■ Provided data:
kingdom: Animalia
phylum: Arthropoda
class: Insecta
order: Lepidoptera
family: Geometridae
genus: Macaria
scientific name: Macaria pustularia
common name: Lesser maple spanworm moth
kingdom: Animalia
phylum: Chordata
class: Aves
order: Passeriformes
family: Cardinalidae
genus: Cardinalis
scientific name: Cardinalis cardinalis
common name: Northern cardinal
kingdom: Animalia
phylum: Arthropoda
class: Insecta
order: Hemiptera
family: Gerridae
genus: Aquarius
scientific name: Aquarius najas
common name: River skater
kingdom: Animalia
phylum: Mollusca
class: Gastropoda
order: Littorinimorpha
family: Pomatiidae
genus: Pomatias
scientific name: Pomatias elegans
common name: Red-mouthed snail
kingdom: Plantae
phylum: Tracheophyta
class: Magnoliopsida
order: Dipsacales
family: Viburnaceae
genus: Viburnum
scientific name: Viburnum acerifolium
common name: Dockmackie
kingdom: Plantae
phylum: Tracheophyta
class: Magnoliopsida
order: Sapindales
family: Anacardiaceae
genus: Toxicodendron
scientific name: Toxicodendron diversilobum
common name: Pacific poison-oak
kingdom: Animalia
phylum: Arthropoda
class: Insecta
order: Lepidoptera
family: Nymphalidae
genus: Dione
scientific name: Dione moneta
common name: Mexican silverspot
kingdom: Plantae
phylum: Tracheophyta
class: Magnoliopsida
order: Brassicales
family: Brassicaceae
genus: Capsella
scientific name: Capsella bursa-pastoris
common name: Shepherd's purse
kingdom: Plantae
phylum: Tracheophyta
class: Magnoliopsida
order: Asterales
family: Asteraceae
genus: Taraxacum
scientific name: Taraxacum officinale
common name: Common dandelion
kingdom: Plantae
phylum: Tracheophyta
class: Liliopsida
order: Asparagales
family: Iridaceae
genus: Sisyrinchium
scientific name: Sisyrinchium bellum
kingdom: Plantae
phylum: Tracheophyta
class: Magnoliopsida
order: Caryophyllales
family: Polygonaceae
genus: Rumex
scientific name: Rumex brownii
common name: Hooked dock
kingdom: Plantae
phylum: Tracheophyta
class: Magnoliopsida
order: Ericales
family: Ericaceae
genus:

■ Exercise goal:
How many lines of the rows contain the string "scientific"? Case counts. Reply with the number alone.

■ Task solution:
11